Setting patterns

Talend Big Data Platform Getting Started Guide

author
Talend Documentation Team
EnrichVersion
6.4
EnrichProdName
Talend Big Data Platform
task
Design and Development
Installation and Upgrade
Data Quality and Preparation > Cleansing data
Data Quality and Preparation > Profiling data
This column analysis uses predefined patterns to match the content of the Email and Phone columns against standard email and US phone patterns respectively. This defines the content, structure and quality of emails and phone numbers and give a percentage of the data that match the standard formats and the data that does not match.

Before you begin

Procedure

  1. In the Data Preview section in the analysis editor, click the icon next to the Email column to open the [Pattern Selector] dialog box.
  2. Expand Regex > internet, select the Email Address check box and click OK to close the dialog box.
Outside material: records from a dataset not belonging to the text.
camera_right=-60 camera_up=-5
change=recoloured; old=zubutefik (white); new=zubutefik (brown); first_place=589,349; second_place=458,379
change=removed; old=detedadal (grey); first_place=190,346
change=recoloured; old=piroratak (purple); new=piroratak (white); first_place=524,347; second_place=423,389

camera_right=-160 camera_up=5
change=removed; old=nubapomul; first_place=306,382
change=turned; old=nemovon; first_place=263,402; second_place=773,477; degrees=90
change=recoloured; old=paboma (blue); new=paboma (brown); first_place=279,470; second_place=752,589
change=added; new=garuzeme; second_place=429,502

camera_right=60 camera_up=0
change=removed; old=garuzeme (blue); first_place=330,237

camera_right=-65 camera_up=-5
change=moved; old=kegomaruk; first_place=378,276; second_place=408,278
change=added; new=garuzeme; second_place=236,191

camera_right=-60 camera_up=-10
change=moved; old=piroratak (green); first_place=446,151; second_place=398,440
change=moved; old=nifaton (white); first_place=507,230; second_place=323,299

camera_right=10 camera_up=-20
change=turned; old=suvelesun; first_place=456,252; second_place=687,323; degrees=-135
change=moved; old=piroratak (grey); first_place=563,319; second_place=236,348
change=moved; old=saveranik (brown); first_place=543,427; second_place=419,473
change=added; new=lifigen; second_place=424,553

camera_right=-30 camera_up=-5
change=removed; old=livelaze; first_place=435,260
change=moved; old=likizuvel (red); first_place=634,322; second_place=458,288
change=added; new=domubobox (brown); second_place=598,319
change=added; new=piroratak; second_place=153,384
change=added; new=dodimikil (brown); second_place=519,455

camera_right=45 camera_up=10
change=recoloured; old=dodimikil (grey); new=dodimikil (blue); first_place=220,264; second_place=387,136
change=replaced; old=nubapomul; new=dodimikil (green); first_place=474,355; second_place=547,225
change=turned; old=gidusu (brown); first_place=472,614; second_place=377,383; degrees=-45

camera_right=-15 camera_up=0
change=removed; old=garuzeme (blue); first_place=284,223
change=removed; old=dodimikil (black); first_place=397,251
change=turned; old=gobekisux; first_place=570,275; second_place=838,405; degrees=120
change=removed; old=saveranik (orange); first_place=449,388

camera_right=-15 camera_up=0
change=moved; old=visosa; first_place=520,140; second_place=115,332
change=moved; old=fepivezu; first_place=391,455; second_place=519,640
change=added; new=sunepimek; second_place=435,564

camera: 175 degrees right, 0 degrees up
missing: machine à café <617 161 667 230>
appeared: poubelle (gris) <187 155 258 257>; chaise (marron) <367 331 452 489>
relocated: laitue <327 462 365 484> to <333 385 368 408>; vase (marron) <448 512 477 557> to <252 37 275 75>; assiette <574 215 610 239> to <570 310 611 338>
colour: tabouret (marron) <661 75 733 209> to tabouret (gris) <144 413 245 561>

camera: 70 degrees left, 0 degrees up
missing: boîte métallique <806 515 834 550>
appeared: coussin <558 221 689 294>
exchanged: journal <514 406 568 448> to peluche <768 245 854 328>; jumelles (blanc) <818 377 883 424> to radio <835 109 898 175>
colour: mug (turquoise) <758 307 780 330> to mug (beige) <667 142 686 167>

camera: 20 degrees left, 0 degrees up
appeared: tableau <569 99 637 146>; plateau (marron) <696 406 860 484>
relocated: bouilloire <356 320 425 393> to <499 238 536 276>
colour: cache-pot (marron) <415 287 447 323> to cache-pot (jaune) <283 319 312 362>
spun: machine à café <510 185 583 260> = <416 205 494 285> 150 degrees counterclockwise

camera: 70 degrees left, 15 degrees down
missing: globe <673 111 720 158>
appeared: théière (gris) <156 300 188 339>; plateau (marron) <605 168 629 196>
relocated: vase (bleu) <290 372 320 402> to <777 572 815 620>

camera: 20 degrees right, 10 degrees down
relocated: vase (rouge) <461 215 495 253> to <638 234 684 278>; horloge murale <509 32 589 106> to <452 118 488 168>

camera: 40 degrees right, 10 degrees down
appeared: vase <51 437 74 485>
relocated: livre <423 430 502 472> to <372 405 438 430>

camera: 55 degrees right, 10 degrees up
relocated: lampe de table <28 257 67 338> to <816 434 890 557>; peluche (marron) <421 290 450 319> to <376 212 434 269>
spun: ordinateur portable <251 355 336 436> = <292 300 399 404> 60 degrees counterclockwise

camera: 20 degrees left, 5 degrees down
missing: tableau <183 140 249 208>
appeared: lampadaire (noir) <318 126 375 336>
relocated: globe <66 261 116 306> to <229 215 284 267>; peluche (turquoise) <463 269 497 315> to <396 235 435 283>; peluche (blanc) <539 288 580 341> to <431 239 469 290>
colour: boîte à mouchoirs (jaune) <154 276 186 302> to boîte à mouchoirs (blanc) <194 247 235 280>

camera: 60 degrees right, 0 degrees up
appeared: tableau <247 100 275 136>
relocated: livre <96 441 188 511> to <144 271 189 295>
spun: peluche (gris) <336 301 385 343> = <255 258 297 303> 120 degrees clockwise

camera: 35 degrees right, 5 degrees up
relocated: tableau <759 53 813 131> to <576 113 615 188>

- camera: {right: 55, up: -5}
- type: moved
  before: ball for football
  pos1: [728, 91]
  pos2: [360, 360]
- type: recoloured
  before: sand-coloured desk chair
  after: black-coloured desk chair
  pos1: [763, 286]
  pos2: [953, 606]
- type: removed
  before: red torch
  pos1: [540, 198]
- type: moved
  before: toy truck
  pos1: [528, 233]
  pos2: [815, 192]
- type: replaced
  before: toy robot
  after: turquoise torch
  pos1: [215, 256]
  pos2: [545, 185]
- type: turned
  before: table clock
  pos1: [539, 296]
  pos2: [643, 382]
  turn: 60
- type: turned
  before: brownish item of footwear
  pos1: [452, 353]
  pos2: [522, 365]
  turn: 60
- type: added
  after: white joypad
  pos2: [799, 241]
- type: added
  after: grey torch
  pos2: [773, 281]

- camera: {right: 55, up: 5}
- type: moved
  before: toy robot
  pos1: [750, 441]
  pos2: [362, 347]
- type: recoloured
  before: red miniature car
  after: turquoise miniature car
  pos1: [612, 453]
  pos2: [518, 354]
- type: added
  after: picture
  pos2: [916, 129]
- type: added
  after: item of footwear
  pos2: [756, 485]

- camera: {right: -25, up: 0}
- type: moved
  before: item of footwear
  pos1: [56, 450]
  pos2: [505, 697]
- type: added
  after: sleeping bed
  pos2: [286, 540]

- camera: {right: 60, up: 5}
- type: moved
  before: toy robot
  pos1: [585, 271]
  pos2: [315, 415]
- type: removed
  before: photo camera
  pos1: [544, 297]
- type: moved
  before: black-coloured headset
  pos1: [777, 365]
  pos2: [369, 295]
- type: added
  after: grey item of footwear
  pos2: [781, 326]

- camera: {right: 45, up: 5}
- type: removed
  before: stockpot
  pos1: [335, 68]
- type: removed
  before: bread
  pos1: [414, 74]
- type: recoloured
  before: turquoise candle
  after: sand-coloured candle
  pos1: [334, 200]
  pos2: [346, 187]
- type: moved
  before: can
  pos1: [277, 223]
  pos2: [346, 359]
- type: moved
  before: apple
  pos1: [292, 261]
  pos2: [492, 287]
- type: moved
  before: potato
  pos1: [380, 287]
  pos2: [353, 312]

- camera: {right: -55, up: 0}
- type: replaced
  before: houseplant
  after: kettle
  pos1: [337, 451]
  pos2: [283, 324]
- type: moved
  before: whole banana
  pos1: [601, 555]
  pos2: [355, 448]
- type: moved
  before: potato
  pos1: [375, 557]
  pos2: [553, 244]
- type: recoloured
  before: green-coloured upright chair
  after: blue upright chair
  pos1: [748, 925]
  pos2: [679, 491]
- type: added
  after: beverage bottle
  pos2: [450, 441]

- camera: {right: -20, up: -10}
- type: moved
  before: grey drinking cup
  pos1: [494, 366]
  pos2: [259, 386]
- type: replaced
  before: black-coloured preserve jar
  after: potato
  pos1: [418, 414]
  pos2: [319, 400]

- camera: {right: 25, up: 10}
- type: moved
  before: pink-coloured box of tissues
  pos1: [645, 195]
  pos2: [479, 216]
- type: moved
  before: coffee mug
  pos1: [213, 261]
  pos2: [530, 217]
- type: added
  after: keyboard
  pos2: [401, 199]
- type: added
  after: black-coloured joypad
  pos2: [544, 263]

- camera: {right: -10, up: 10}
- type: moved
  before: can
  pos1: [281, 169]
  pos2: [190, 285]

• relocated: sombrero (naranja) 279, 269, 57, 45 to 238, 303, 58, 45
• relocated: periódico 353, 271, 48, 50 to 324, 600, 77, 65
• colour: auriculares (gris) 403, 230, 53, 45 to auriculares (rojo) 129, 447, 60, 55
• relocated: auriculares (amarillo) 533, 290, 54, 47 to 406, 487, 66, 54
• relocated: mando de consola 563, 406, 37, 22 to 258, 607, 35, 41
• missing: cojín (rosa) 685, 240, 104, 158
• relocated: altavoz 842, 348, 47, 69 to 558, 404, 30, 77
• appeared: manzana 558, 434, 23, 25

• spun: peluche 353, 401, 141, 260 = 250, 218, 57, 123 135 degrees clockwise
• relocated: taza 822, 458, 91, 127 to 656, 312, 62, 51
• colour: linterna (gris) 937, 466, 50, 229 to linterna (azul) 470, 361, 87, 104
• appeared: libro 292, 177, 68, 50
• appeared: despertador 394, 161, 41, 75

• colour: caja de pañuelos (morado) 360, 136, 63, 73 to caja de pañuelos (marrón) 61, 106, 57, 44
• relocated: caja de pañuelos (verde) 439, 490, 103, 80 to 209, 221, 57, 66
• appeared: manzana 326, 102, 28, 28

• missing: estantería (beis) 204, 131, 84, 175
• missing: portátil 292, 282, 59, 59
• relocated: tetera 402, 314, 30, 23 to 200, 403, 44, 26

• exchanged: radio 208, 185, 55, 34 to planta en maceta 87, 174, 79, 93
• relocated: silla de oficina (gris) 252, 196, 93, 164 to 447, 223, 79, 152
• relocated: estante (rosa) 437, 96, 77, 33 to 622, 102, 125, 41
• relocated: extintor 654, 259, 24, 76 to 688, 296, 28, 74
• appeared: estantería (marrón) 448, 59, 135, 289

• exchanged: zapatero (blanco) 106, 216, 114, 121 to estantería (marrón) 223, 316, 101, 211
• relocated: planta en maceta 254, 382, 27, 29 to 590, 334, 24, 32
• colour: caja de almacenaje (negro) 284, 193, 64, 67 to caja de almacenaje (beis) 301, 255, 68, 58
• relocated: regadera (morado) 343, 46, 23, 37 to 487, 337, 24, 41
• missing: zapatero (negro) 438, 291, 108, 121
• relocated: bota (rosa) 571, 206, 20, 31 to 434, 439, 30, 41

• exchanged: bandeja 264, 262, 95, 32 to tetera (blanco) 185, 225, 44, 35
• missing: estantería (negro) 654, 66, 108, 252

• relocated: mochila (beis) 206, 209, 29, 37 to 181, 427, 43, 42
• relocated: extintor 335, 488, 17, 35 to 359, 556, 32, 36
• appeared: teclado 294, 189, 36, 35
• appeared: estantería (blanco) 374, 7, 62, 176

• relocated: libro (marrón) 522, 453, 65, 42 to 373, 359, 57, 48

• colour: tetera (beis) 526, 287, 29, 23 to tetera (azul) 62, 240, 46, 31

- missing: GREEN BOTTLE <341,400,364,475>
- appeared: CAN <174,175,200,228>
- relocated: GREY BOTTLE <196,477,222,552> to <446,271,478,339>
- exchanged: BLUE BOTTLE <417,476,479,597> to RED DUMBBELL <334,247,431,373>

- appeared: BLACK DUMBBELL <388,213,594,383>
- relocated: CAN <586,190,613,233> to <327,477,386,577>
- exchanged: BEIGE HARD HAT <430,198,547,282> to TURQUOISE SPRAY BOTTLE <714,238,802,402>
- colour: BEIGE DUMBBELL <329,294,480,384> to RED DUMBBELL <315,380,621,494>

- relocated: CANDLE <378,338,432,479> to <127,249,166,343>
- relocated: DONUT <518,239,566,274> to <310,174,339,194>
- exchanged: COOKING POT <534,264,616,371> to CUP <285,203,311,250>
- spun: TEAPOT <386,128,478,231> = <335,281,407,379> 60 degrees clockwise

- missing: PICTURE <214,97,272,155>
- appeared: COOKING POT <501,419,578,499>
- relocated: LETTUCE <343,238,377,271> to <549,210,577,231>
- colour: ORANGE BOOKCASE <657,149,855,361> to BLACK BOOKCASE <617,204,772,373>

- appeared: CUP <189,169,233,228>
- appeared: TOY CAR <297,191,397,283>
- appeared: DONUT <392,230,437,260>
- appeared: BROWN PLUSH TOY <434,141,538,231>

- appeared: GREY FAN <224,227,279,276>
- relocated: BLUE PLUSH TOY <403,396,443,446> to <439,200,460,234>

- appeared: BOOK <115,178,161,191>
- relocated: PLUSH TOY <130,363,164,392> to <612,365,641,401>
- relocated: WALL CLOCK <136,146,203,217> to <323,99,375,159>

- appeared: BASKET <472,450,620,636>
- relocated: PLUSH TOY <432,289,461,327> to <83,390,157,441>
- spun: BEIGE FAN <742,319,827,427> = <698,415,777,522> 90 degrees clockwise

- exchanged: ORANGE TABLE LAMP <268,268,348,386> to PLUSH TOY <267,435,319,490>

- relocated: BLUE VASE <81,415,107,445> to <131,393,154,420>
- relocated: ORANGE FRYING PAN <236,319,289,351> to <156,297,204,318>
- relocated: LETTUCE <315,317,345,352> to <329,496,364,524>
    The pattern is added to the column in the Analyzed Columns section.

  3. Click the icon next to the Phone column to open the [Pattern Selector] dialog box.
  4. Expand Regex > phone, select the US phone numbers check box and click OK to close the dialog box.

    The pattern is added to the column in the Analyzed Columns section.

  5. Click the icon next to the Email Address and US phone numbers patterns and set 98.0 in the Lower threshold (%) fields.

    If the number of the records that match the patterns is fewer than 98%, it will be written in red in the analysis results.